Los malos tienen mucha suerte de que se les apliquen las mismas leyes que a los buenos. Los buenos no lo serían si permitieran un trato distinto para los malos.

No se me ocurre una mejor manera de explicar a las chukis lo de la doctrina Parot. La Justicia es para todos, como el café o las nubes que amenazan hoy el cielo. A mis hijas que un matón salga antes de la cárcel en estricta aplicación del espíritu de la ley les parece una paradoja difícil de digerir. Un sinsentido de los adultos. Uno más.

Tampoco entienden, desde luego,  que un abogado defienda a un asesino, a un violador, a un extorsionador -“Si saben que lo ha hecho, ¿cómo pueden defenderlo?”- O que un padre no se tome la justicia por su mano y se cargue a quien hirió a su hijo, a su mujer, tras volverse loco de dolor.

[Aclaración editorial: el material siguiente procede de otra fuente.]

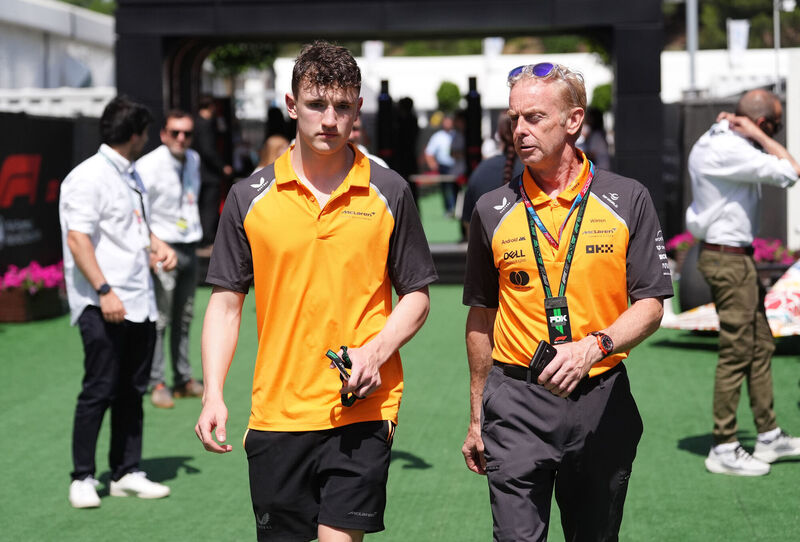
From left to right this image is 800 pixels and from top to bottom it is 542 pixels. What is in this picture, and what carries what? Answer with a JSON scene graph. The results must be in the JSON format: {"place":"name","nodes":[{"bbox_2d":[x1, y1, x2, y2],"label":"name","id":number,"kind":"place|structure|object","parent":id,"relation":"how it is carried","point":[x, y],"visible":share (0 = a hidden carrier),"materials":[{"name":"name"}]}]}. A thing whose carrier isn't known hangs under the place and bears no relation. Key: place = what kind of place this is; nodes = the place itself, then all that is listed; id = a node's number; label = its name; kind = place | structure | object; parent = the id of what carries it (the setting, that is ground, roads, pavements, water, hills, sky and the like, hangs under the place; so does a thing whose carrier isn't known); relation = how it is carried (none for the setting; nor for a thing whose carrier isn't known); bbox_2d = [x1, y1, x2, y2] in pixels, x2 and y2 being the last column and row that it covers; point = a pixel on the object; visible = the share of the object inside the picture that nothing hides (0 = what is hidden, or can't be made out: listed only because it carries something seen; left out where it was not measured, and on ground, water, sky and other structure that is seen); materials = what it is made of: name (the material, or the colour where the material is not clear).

“La civilización nos ha permitido crear seguros contra la barbarie”, les explico. Y está bien que sea así, aunque nos deje estremecidos ante la salida a la calle de un grupo de chacales indeseables. A veces el bien común exige la inmolación de unos cuantos. Y debe ser así.

Las vísceras contra la razón. Hacerse mayor debería ser canalizar los impulsos de las primeras por la senda de la segunda, pero no es tan fácil. Las víctimas de ETA que ayer lloraban por la Injusticia de la Justicia no podían dejar de escuchar el clamor ensordecedor de sus tripas. Luego, en la radio, unos señores muy reposados, muy cerebrales, explicaban por qué la decisión del Tribunal de Estrasburgo era la correcta conforme a derecho. Y todo sonaba convincente y razonable.

Pero no hay nada más razonable que un niño de once años.

-Han echado a V. de su trabajo.
-¿Por qué, mamá?
-Por la crisis, hija, para ahorrar dinero.
-Entonces es que ganaba muchísimo, ¿verdad?

Solemos creer los padres tontamente que las preguntas más comprometidas de nuestros hijos tienen que ver con el sexo, pero son mucho más sonrojantes las que apuntan hacia los desatinos más cotidianos, esos que se producen vestidos y no en un cuarto con las cortinas corridas.  Las paradojas, las incongruencias, -ahora me doy cuenta- son muy difíciles de explicar, de justificar, y alguien debería entrenarnos para tener preparada la respuesta correcta.

-Mamá, ¿por qué en el Telediario salen todo el rato padres que matan y maltratan a sus hijos?, preguntó ayer mi hija mayor tras deglutir juntas una noticia de padres que habían matado a su hijo, otra de una pareja de gitanos que hacía pasar por hija a una niña que no lo era -“el ángel rubio“- y la pieza diaria del siniestro caso de Asunta, la niña china muerta a la que los padres daban narcóticos.

“Es que los malos son más sexys como noticia, hija. En la universidad solían decirnos que el que un perro muerda a un niño no es noticia, pero sí lo es que el niño muerda al perro”.

Luego, al acostarme, me invadió ese abatimiento provocado por la visión de jaurías de niños que muerden perros. De perros que salen a la calle con ansias de sangre dispuestos a avivar los jugos ponzoñosos de nuestras vísceras.

La ley es para todos. Así debe ser. Pero a veces cuesta digerirlo y te condena a un sueño plagado de sombras y dentelladas de chacal rabioso. Y entonces bebes de un trago un Alka Seltzer y das gracias al cielo por eso que llamamos civilización. Un bálsamo contra la violencia que a veces te hace matar y otras morir.